Senate Ways and Means Committee Chairwoman Christine Rolfes, D-Bainbridge Island, said the Democratic spending plan is more than the usual “modest update” of a supplemental budget. “With this budget, we take care of two of the biggest challenges our state faces, ample funding for education and adequate support for mental and behavioral health,” she said in a news release.
Senate Minority Leader Mark Schoesler, R-Ritzville, called the Democrats’ property tax relief “underwhelming” and said they should also offer tax relief to manufacturers. Democrats should look at the GOP alternative budget “and come up with a better final product worthy of bipartisan support,” he said in a news release after the vote.
The House took up its own supplemental spending plan, and even though representatives went home for the night without passing it, they were closer to the Senate than when they began the day.
That’s because they approved a significant rewrite of the budget as far as spending on public schools.
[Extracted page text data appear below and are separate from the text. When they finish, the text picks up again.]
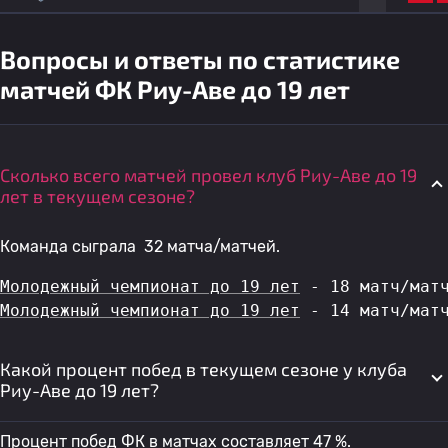
Вопросы и ответы по статистике
матчей ФК Риу-Аве до 19 лет
Сколько всего матчей провел клуб Риу-Аве до 19
лет в текущем сезоне?
Команда сыграла 32 матча/матчей.
Молодежный чемпионат до 19 лет
 - 18 матч/мат
Молодежный чемпионат до 19 лет
 - 14 матч/мат
Какой процент побед в текущем сезоне у клуба
Риу-Аве до 19 лет?
Процент побед ФК в матчах составляет 47 %.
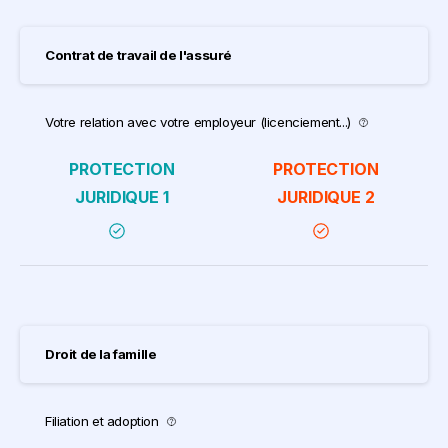
Contrat de travail de l'assuré
Votre relation avec votre employeur (licenciement...)
Droit de la famille
Filiation et adoption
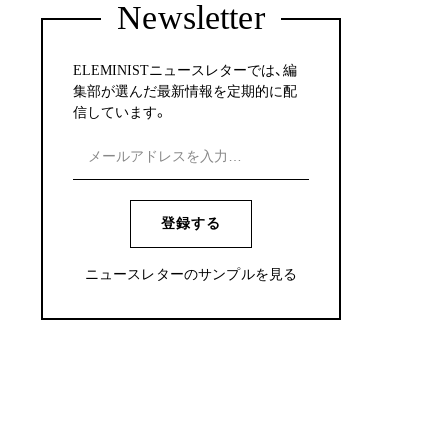
Newsletter
ELEMINISTニュースレターでは、編
集部が選んだ最新情報を定期的に配
信しています。
登録する
ニュースレターのサンプルを見る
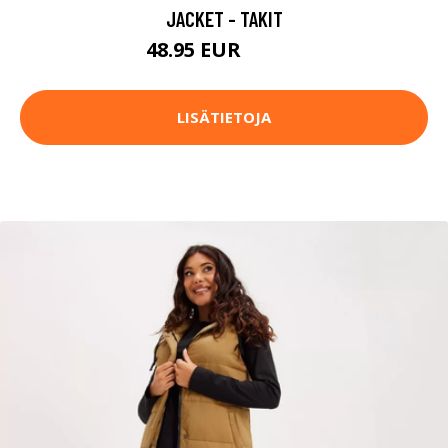
JACKET - TAKIT
48.95 EUR
69.95 EUR
LISÄTIETOJA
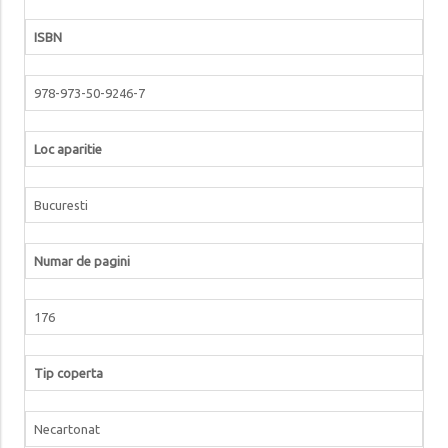
ISBN
978-973-50-9246-7
Loc aparitie
Bucuresti
Numar de pagini
176
Tip coperta
Necartonat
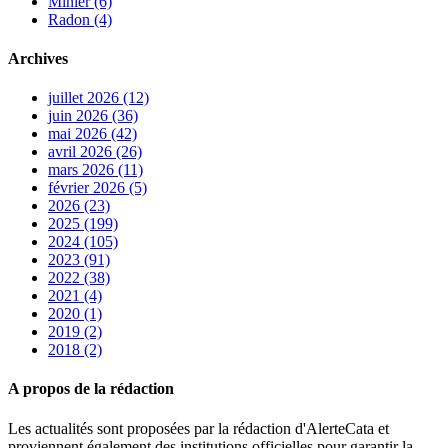
Minier (6)
Radon (4)
Archives
juillet 2026 (12)
juin 2026 (36)
mai 2026 (42)
avril 2026 (26)
mars 2026 (11)
février 2026 (5)
2026 (23)
2025 (199)
2024 (105)
2023 (91)
2022 (38)
2021 (4)
2020 (1)
2019 (2)
2018 (2)
A propos de la rédaction
Les actualités sont proposées par la rédaction d'AlerteCata et
proviennent également des institutions officielles pour garantir la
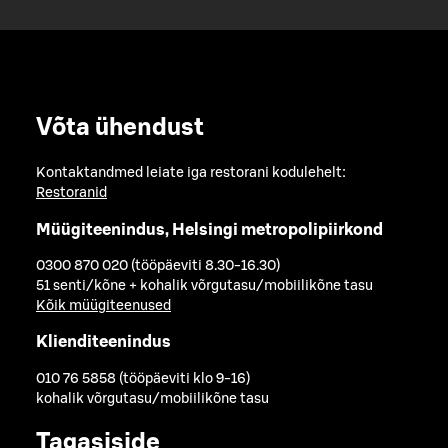
Võta ühendust
Kontaktandmed leiate iga restorani kodulehelt:
Restoranid
Müügiteenindus, Helsingi metropolipiirkond
0300 870 020 (tööpäeviti 8.30-16.30)
51 senti/kõne + kohalik võrgutasu/mobiilikõne tasu
Kõik müügiteenused
Klienditeenindus
010 76 5858 (tööpäeviti klo 9-16)
kohalik võrgutasu/mobiilikõne tasu
Tagasiside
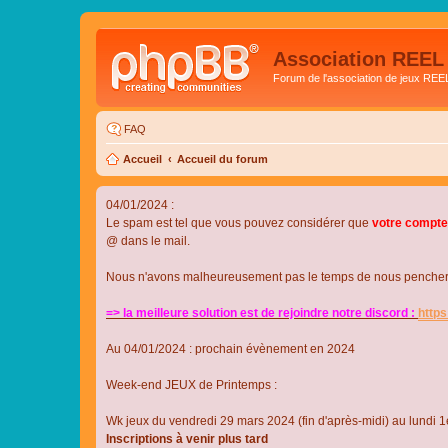
Association REEL
Forum de l'association de jeux REE
FAQ
Accueil
Accueil du forum
04/01/2024 :
Le spam est tel que vous pouvez considérer que
votre compte
@ dans le mail.
Nous n'avons malheureusement pas le temps de nous pencher su
=> la meilleure solution est de rejoindre notre discord :
http
Au 04/01/2024 : prochain évènement en 2024
Week-end JEUX de Printemps :
Wk jeux du vendredi 29 mars 2024 (fin d'après-midi) au lundi 1e
Inscriptions à venir plus tard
Earlier this week Democratic leaders released a budget that did not comply with the Supreme Court’s ruling on teacher and staff salaries, leaving in place a partial increase starting this September and the fill raise in September 2019.
They wrote a budget that addressed other priorities, they said, with more money for special education, more counselors in elementary and middle schools and help for schools having trouble reducing the class sizes in kindergarten through Grade 3. It also had more money for mental health programs and student financial aid.
Friday, however, they added nearly $1 billion for the school salaries and made a series of adjustments in education and other programs to cover that.
House Appropriations Committee Chairman Timm Ormsby, D-Spokane, said the change was made in an effort to “check the box” on the last element in the court’s landmark ruling on school funding, and get past the controversy.
The House budget also relies on a new capital gains tax, which requires a separate vote on its own bill. Money raised by that tax would continue property tax relief the supplemental proposes for 2019 and 2020 by using some of the extra tax revenue the state is collecting from the strong economy. The Senate budget does not include a capital gains tax, and Rolfes said she did not anticipate passing a new tax when the state is collecting more revenue than it expected.
The debate on some 57 amendments lasted for hours as night wore on and snow began collecting; some members began leaving and the House finished all the amendments then put off a final vote on its budget until Monday.